--- BEGIN Input material ---

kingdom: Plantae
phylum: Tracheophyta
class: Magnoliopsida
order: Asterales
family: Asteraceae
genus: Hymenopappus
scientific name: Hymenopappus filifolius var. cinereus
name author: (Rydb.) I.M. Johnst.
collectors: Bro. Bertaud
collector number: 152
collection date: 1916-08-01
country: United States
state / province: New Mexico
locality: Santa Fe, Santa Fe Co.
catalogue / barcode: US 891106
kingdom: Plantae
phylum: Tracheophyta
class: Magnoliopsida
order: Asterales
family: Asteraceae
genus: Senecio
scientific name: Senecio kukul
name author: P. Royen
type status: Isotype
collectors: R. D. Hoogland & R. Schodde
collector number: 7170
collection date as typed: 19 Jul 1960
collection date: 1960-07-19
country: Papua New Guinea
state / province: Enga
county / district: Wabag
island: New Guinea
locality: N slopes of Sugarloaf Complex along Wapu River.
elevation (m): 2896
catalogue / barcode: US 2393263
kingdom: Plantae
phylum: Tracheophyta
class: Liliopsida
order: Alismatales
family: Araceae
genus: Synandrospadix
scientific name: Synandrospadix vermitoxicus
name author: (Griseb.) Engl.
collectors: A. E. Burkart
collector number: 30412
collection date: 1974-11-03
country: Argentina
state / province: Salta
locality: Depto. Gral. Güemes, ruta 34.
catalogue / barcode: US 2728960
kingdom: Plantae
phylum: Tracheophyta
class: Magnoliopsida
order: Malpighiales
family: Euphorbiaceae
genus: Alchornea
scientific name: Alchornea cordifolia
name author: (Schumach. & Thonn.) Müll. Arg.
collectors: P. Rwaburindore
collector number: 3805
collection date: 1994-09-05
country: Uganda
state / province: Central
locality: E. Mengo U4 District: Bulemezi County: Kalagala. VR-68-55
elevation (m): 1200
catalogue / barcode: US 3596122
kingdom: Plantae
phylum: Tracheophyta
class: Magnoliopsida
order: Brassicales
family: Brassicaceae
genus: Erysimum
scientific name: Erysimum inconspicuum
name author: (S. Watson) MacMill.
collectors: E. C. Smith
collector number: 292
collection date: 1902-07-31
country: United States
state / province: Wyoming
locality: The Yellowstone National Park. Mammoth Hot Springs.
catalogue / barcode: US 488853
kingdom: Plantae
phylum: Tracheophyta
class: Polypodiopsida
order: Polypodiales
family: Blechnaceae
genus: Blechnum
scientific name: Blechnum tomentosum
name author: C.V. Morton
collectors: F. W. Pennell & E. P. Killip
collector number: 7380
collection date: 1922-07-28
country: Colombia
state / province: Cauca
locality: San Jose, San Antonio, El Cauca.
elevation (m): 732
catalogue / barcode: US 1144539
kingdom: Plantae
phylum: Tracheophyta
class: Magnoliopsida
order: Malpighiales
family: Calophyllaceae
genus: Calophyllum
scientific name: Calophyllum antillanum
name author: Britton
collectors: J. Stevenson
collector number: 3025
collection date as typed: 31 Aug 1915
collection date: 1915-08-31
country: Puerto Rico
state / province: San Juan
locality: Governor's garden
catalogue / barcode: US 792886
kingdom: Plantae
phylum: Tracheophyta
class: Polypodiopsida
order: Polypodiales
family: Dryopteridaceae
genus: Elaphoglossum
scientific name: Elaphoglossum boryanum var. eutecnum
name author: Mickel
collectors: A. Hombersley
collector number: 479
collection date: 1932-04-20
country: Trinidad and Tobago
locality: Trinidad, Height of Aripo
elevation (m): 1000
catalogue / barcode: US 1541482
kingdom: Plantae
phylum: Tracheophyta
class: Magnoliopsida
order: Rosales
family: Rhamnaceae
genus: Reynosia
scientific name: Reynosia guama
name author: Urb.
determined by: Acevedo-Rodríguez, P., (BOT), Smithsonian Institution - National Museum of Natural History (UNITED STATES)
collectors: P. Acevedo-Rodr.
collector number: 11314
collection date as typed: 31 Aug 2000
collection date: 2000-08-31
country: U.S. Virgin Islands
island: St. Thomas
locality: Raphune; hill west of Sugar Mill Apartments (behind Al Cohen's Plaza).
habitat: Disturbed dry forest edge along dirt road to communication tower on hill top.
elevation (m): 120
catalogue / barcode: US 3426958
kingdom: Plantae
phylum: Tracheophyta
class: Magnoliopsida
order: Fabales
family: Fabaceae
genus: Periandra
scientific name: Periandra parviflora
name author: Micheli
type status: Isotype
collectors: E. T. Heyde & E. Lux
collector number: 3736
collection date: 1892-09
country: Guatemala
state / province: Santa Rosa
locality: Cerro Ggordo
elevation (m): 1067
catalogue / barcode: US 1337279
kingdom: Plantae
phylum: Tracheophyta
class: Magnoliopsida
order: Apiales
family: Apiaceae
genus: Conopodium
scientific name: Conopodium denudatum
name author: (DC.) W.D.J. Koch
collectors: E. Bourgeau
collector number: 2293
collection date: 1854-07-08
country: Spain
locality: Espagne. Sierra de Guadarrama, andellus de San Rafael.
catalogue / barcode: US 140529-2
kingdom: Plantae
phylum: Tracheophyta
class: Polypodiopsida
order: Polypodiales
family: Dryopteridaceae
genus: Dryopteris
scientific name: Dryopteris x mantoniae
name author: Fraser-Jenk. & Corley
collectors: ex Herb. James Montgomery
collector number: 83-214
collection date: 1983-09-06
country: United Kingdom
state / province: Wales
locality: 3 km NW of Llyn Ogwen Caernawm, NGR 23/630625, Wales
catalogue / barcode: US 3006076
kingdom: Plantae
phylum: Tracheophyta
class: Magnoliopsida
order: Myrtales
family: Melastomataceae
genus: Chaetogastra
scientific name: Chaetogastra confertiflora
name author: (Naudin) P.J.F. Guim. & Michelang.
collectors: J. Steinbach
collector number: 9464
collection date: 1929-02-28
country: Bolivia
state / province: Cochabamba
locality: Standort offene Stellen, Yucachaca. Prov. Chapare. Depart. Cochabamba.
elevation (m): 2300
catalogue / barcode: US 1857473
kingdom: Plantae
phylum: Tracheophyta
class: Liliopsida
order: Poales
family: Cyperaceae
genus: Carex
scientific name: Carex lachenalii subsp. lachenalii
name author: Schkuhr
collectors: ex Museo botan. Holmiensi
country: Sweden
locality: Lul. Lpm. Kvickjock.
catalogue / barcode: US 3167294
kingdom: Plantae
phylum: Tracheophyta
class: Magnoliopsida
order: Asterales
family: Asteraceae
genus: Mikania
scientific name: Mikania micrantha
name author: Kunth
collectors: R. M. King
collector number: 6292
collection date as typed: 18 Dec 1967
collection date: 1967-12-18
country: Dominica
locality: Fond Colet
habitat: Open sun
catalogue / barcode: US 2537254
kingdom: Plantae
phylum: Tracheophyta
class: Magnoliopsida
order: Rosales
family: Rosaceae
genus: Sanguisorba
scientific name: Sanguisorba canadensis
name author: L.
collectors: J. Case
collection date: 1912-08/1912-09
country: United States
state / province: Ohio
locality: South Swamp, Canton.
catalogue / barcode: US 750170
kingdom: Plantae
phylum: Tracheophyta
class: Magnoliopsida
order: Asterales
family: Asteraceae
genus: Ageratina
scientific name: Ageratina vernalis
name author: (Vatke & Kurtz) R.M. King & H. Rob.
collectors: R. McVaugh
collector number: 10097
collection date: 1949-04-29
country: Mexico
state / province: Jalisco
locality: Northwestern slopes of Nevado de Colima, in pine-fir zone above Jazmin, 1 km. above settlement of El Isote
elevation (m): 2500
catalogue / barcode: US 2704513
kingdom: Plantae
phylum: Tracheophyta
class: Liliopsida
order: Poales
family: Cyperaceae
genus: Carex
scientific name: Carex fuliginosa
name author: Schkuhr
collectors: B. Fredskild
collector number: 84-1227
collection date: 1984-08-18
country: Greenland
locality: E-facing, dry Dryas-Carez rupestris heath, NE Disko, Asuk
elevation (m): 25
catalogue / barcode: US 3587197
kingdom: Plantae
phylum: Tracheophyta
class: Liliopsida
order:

--- END Input material ---

◆ What the task asks
Edit the rows, starting with the line that contains "collection date: 1902-07-31" and going on through the line that contains "name author: Mickel", so that "locality" is replaced by "site". Give only those lines, with everything else left unchanged.

◆ Written reply
collection date: 1902-07-31
country: United States
state / province: Wyoming
site: The Yellowstone National Park. Mammoth Hot Springs.
catalogue / barcode: US 488853
kingdom: Plantae
phylum: Tracheophyta
class: Polypodiopsida
order: Polypodiales
family: Blechnaceae
genus: Blechnum
scientific name: Blechnum tomentosum
name author: C.V. Morton
collectors: F. W. Pennell & E. P. Killip
collector number: 7380
collection date: 1922-07-28
country: Colombia
state / province: Cauca
site: San Jose, San Antonio, El Cauca.
elevation (m): 732
catalogue / barcode: US 1144539
kingdom: Plantae
phylum: Tracheophyta
class: Magnoliopsida
order: Malpighiales
family: Calophyllaceae
genus: Calophyllum
scientific name: Calophyllum antillanum
name author: Britton
collectors: J. Stevenson
collector number: 3025
collection date as typed: 31 Aug 1915
collection date: 1915-08-31
country: Puerto Rico
state / province: San Juan
site: Governor's garden
catalogue / barcode: US 792886
kingdom: Plantae
phylum: Tracheophyta
class: Polypodiopsida
order: Polypodiales
family: Dryopteridaceae
genus: Elaphoglossum
scientific name: Elaphoglossum boryanum var. eutecnum
name author: Mickel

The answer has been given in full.